Yusuf Mehdi: Original vision for Xbox One was the right one

Speaking of Xbox and communication, Xbox Chief Marketing & Strategy Officer Yusuf Mehdi admitted to the Telegraph this week that the original vision for Xbox One—you know, the stuff they completely backpedalled on, like always-on internet, family sharing, digital game resales, and so on—was in fact "the right vision." "Where we missed was that we didn't give customers the choice if they wanted to sell or pass on their disc," he lamented. "If we had more dialog with our fans, we would have heard more loud and clear that this was important, and we would have delivered that future. If we had done that, maybe we would have gotten to a better place. Who knows, maybe fans would have said no, let's skip the disc and give me those features." I will say this. The way things have gone for Microsoft over the past, let's say, 5 years, there's no way they could have done anything right: Complaining about Microsoft has become a cottage industry. The thing that kills me about the Xbox One stuff from last year—aside from some of the ham-handed public flagellations, of course—is that the people who most vocally denounced the original Xbox One plans were never buying the console in the first place, and they most certainly didn't race to snap it up when Microsoft made all those changes. There's a big difference between listening to feedback and caving in to the mob. And in this case, Microsoft saw the pitchforks and torches and did the latter.
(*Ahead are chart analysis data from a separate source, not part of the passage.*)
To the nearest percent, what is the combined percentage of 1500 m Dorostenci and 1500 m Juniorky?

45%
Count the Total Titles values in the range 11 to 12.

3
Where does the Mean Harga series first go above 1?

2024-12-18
That is the real shame of Xbox One.

Friends in low places: AT&T joins Verizon in supporting Microsoft's legal case against warrants for internationally-held data

Earlier this week, court documents surfaced showing that Microsoft is mounting an aggressive legal campaign to prevent the US government from serving warrants to look at customer data that is stored outside the country. At the time, we knew that Verizon Wireless and the Electronic Frontier Foundation supported Microsoft's efforts, and with the week coming to a close, the firm has a third corporate buddy that has it's back: AT&T has also filed a court brief supporting Microsoft. "This practice rests on an understanding that when it comes to data storage and privacy protections, location matters," the AT&T document notes. Just like real estate!

"Priceline to Buy OpenTable for $2.6 Billion"
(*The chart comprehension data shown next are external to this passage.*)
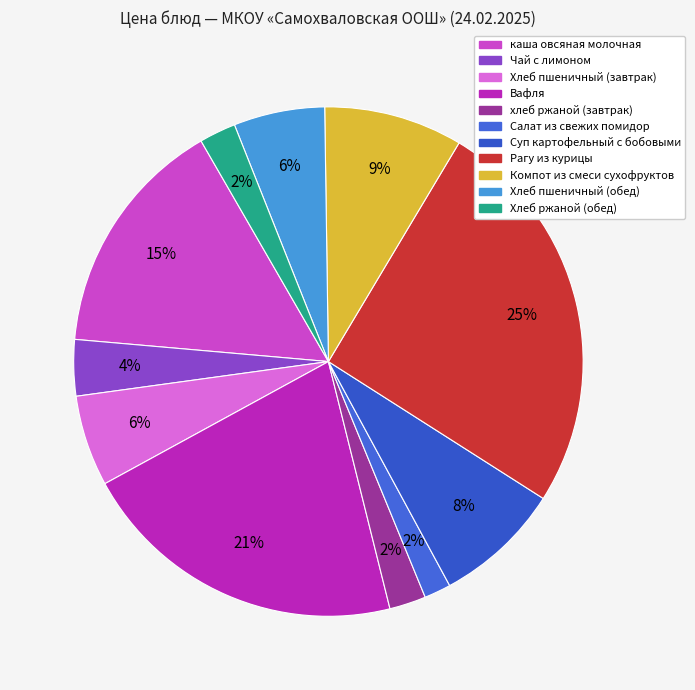

Approximately how many times larger is the value at Компот из смеси сухофруктов compared to каша овсяная молочная?

0.6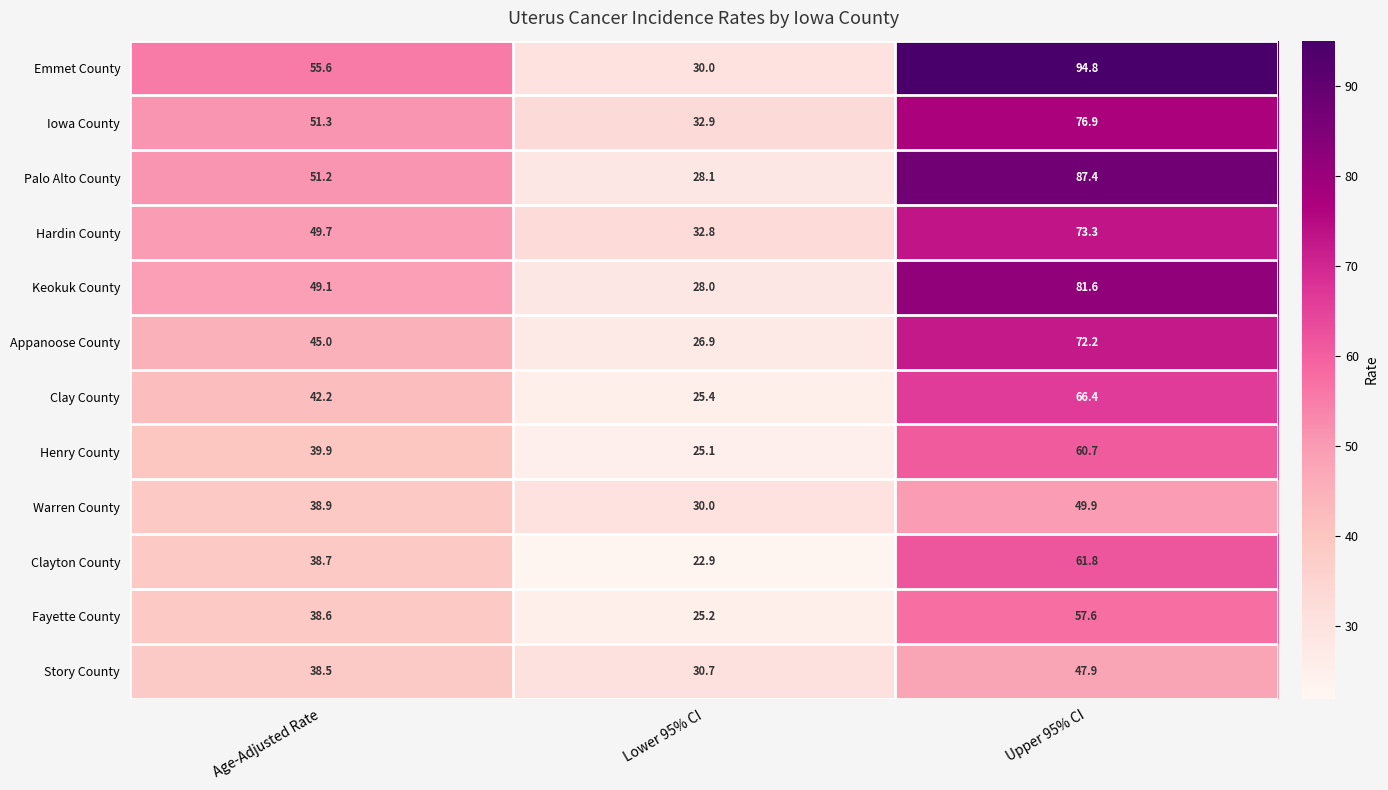

What is the total value across all series at Upper 95% CI?

830.5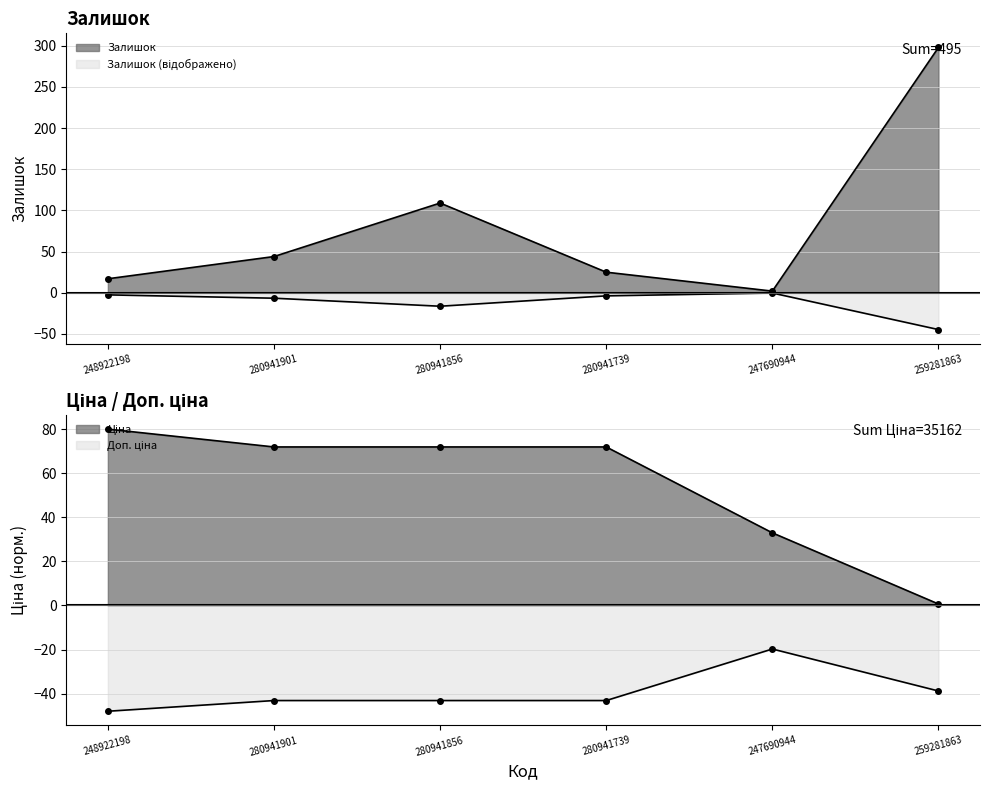

What is the lowest value of the Ціна series?

0.6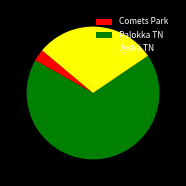

How many slices are in this pie chart?

3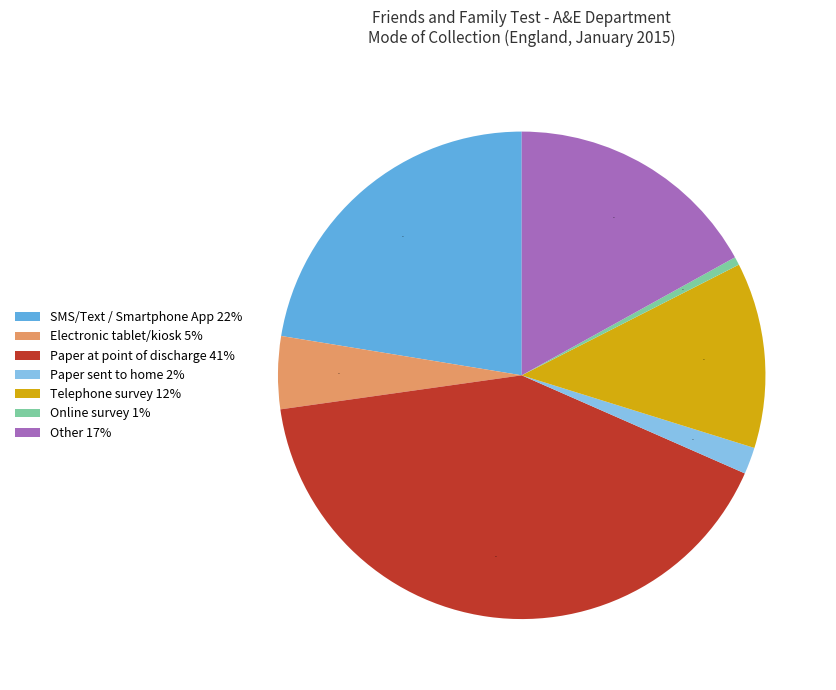

Which slice is the smallest?

Online survey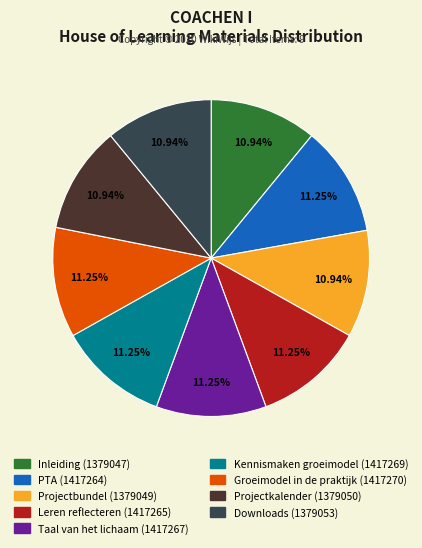

To the nearest percent, what portion does Taal van het lichaam represent?

11%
Priceline is turning into the Viacom of appointment-based online services: It also owns and, by the way.

Good news for Intel: Strong PC outlook raises demand for chips

Here's the type of news we haven't seen in a while: Microprocessor giant Intel this week said that revenue in the current quarter would be about $700 million more than originally estimated because of better-than-expected PC sales. Likewise, its estimates for the year have changed to show year-over-year revenue growth; previously, Intel had said that revenue would be flat year-over-year. I know you're waiting for a punchline here, but let's be honest: After 8 straight quarters of declining PC sales, we can all use some good news.
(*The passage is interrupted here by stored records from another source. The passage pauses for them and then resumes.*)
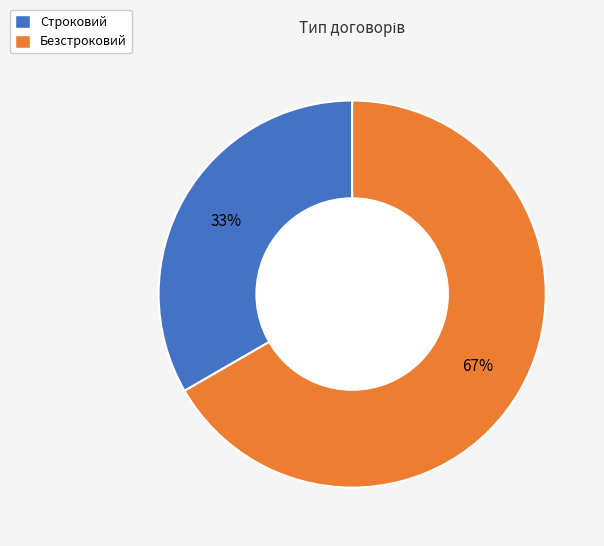

Is it true that Безстроковий is 53% of the pie?

False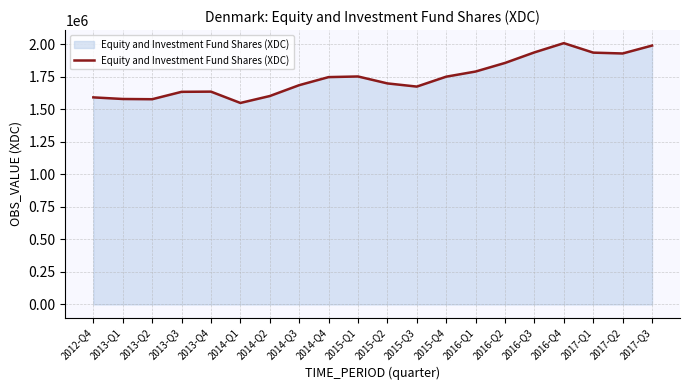

What is the approximate value at 2017-Q3, to the nearest 10?

1989180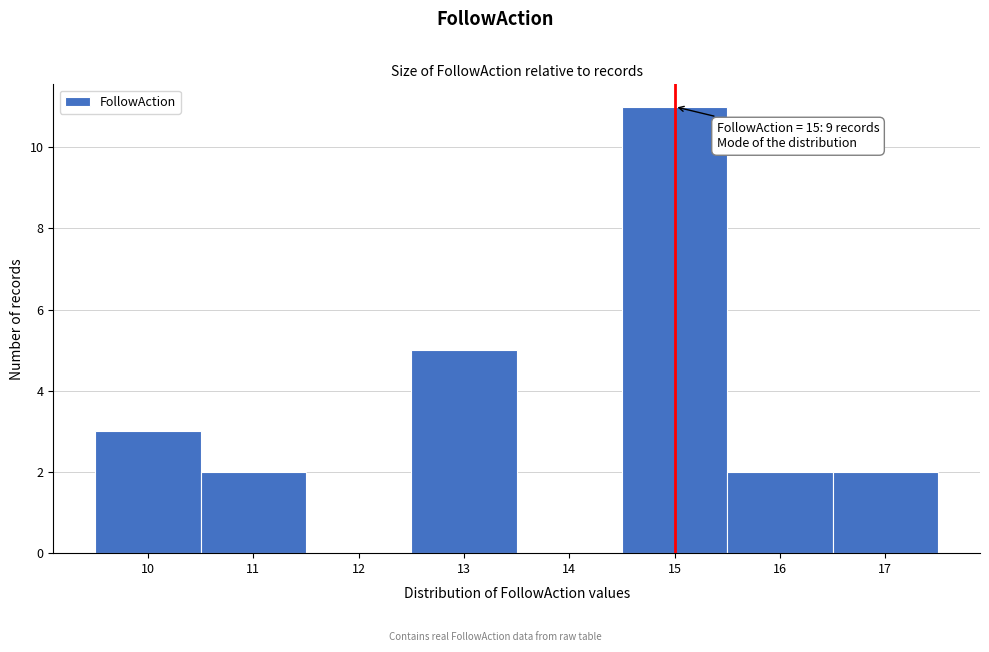

Which range on the x-axis has the tallest bar?

14.5 to 15.5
Bad news for Intel: EU affirms $1.4 billion antitrust fine

You win some, you lose some. The EU General Court on Thursday rejected an Intel challenge of the $1.4 billion fine that was levied against the company by the European Commission five years ago. "The Commission demonstrated to the requisite legal standard that Intel attempted to conceal the anti-competitive nature of its practices and implemented a long term comprehensive strategy to foreclose AMD from the strategically most important sales channels," the court ruling reads. And while that may seem concise and obvious enough, let's not forget that this document originated in the top-heavy EU: The ruling is 300 pages long. "The fine imposed is [not] disproportionate," the ruling notes. "On the contrary, it must be considered that that fine is appropriate in the light of the facts of the case."